Friday, December 27, 2024

Giving the World a More Advanced Set of Computational Powers

Human beings might have the means to do a lot, but that doesn’t change how we barely do anything better than growing on a consistent basis. This relentless commitment towards achieving an improved version of ourselves, in every possible situation, has brought the world some huge milestones, with technology emerging as quite a major member of the group. The reason why we hold technology in such a high regard is, by and large, predicated upon its skill-set, which guided us towards a reality that nobody could have ever imagined otherwise. Nevertheless, if we look beyond the surface for one hot second, it will become abundantly clear how the whole runner was also very much inspired from the way we applied those skills across a real world environment. The latter component, in fact, did a lot to give the creation a spectrum-wide presence, and as a result, initiated a full-blown tech revolution. Of course, the next thing this revolution did was to scale up the human experience through some outright unique avenues, but even after achieving a feat so notable, technology will somehow continue to bring forth the right goods. The same has turned more and more evident in recent times, and assuming one new discovery ends up with the desired impact, it will only put that trend on a higher pedestal moving forward.
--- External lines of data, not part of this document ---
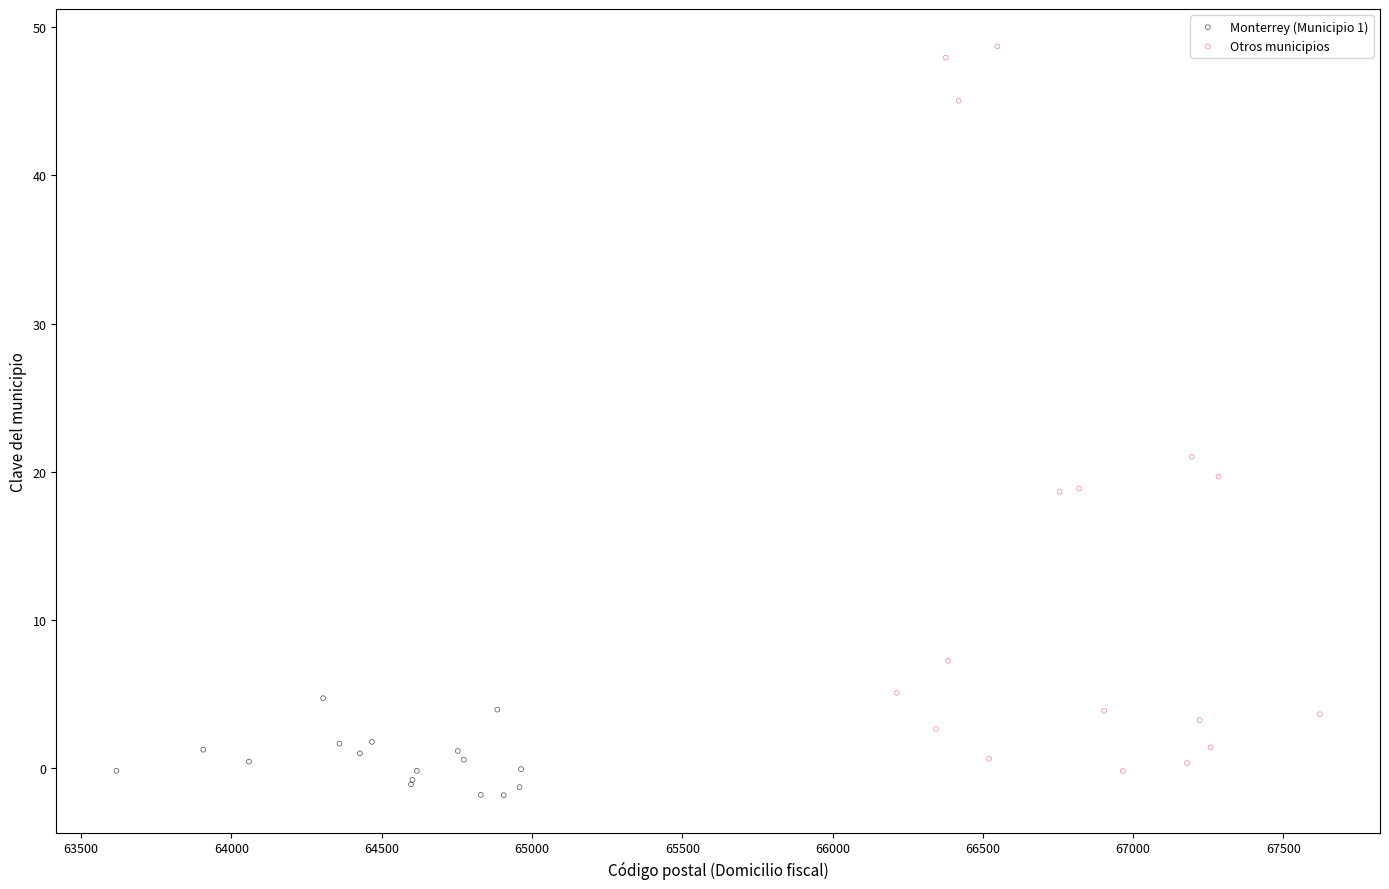

Which series has the largest Y range (max minus min)?

Otros municipios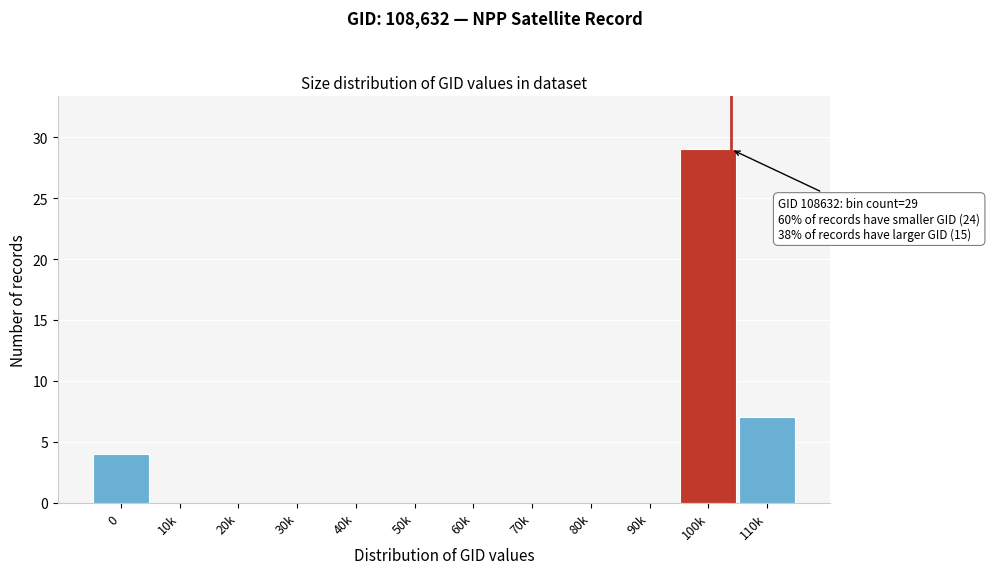

Reading left to right, what are all the values shown in this chart?

0=4	10k=0	20k=0	30k=0	40k=0	50k=0	60k=0	70k=0	80k=0	90k=0	100k=29	110k=7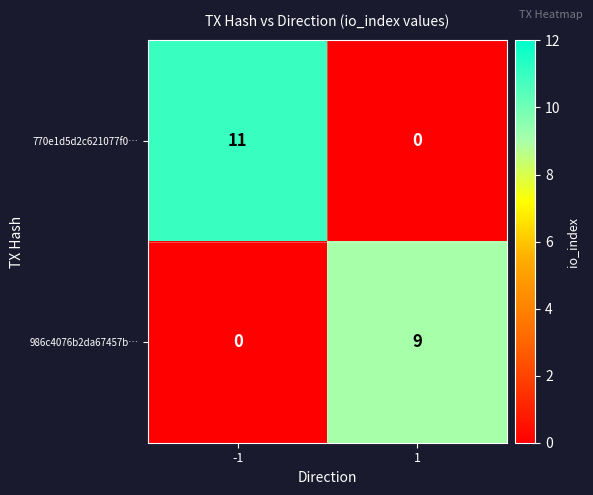

Is it true that 770e1d5d2c621077f0… equals -6 at 1?

False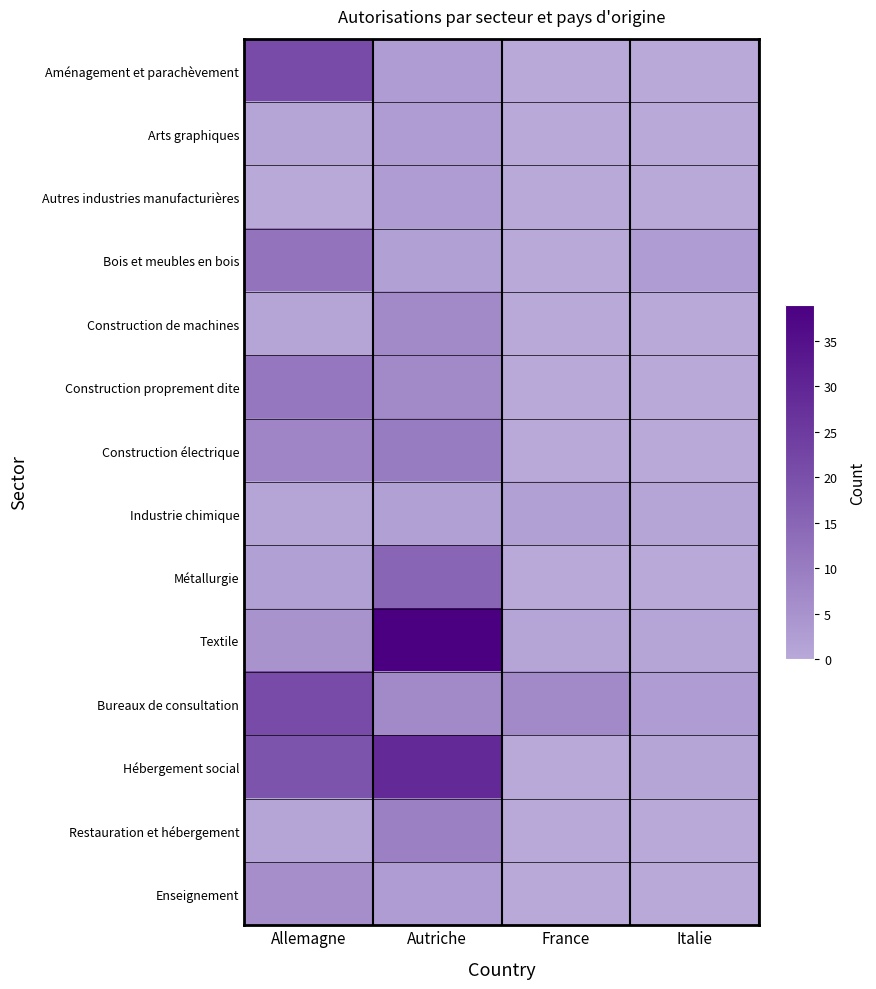

At which category is the sum across all series the highest?

Autriche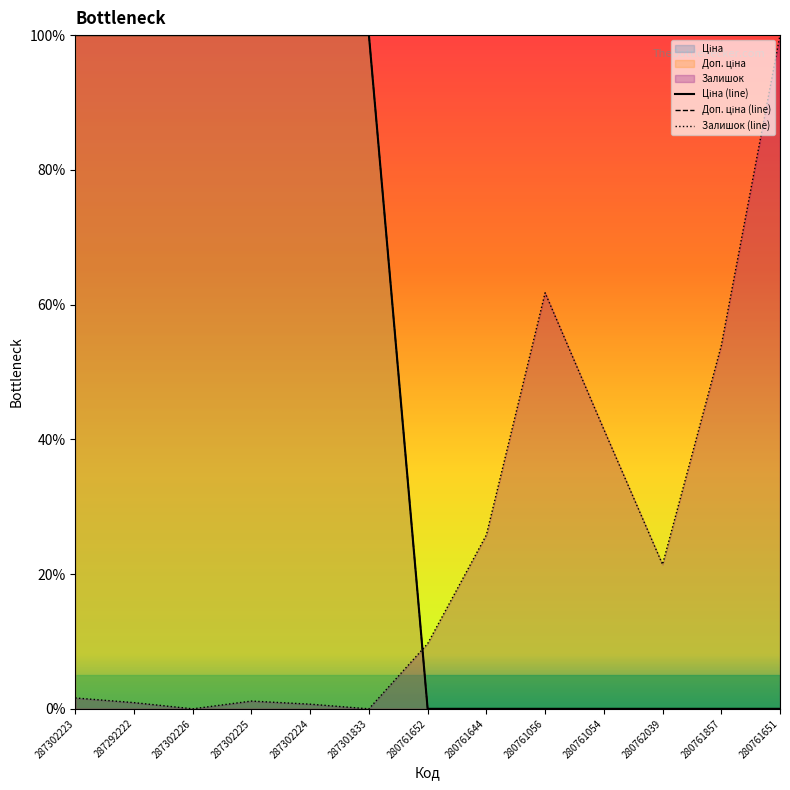

What position from the right is 280761857?

2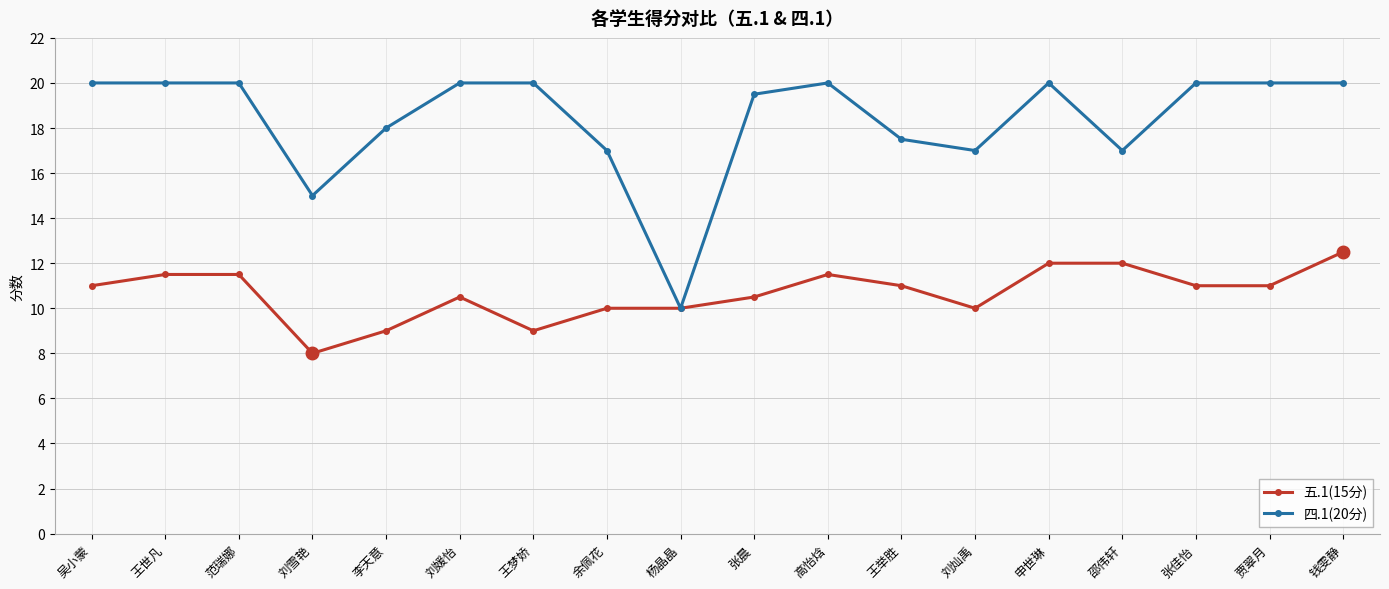

Which category has the lowest value in the 四.1(20分) series?

杨晶晶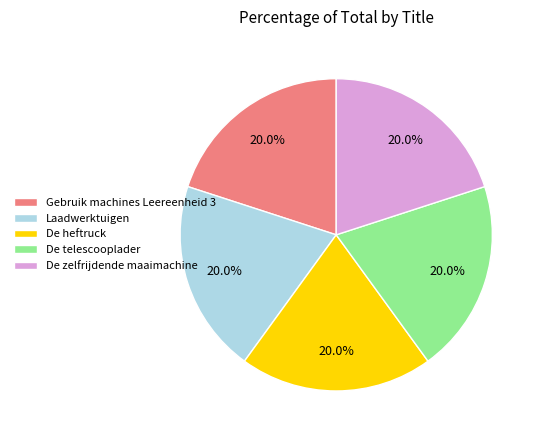

The De zelfrijdende maaimachine slice represents 20% of the pie. True or false?

True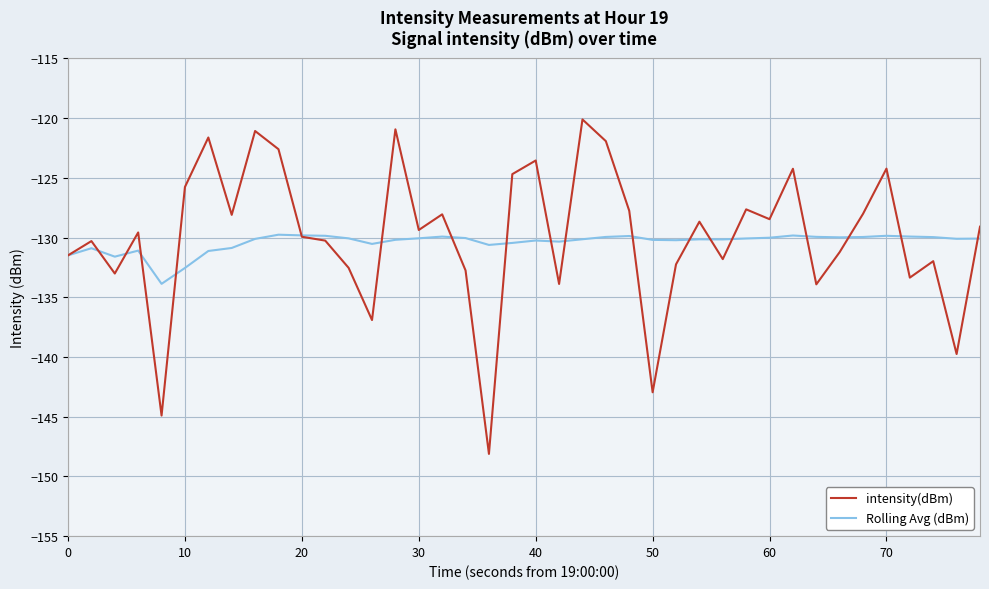

What is the difference between the second highest and minimum values in the Rolling Avg (dBm) series?

4.1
The researching teams at Massachusetts Institute of Technology and NVIDIA have successfully developed two techniques that are meant to accelerate the processing of sparse tensors, a type of data structure that’s used for high-performance computing tasks. According to certain reports, the techniques in question will bring significant improvements to the performance and energy-efficiency of systems like the massive machine-learning models that drive generative artificial intelligence. Talk about how they will do so, the answer is rooted in exploiting sparsity, zero values in the tensors. You see, given these values have no meaningful role whatsoever; one can just skip over them and save on both computation and memory. This way it becomes possible to compress the tensor and allow larger portion to be stored in on-chip memory. That being said, there is also a reason why it hasn’t been achieved so far. For starters, finding the non-zero values in a large tensor is no easy task, as existing approaches often limit the locations of non-zero values by enforcing a sparsity pattern to simplify the search. With a pre-defined pattern now in place, the variety of tensors that can be processed efficiently becomes too thin. Another challenge in play here is how the number of non-zero values can actually vary in different regions of the tensors. Such variance makes it difficult to determine how much space is required to store different regions in memory. To overcome the problem in question, more space than necessary is often allocated, which in turn, forces the storage buffer to be underutilized. Extending the ripple effect is a notable increase in off-chip memory traffic that, of course, requires extra computation. But how did MIT and NVIDIA researchers solve this conundrum? Out of their two techniques, they got the first one to efficiently find the non-zero values for a wider variety of sparsity patterns. In second solution’s case, they created a method that can handle the case where the data doesn’t fit in memory. The stated focus is intended to go a long way when it comes to increasing the utilization of the storage buffer, while simultaneously reducing off-chip memory traffic. Although a tad different in their function, both methods boost the performance and reduce the energy demands of hardware accelerators.

“Typically, when you use more specialized or domain-specific hardware accelerators, you lose the flexibility that you would get from a more general-purpose processor, like a CPU. What stands out with these two works is that we show that you can still maintain flexibility and adaptability while being specialized and efficient,” said Vivienne Sze, associate professor in the MIT Department of Electrical Engineering and Computer Science (EECS), a member of the Research Laboratory of Electronics (RLE), and co-senior author of papers on both advances.

In reference to hardware accelerators, the researching teams have also developed a dedicated and improved iteration of the same. Named HighLight, the accelerator can handle a wide variety of sparsity patterns and still perform well when running models that don’t have any zero values. It delivers on this promised value proposition through “hierarchical structured sparsity”, which represents a wide variety of sparsity patterns that are actually just made from multiple simple sparsity patterns. Here, they divide the values in a tensor into smaller blocks, where each block has its own simple, sparsity pattern (perhaps two zeros and two non-zeros in a block with four values). Next up, they combine the blocks into a hierarchy. One can continue to combine blocks into larger levels, but the patterns remain simple at each step. This sort of capability enables us to find and skip zeros, meaning it can also effectively root out the problem of excess computation. If we are strictly talking numbers, then we must mention that the accelerator design is said to be six times more energy-efficient than other approaches.

“In the end, the HighLight accelerator is able to efficiently accelerate dense models because it does not introduce a lot of overhead, and at the same time it is able to exploit workloads with different amounts of zero values based on hierarchical structured sparsity,” said Yannan Nellie Wu, co-lead author on the study.

For the future, the researching teams at MIT and NVIDIA plan to apply hierarchical structured sparsity to more types of machine-learning models and different types of tensors in those models.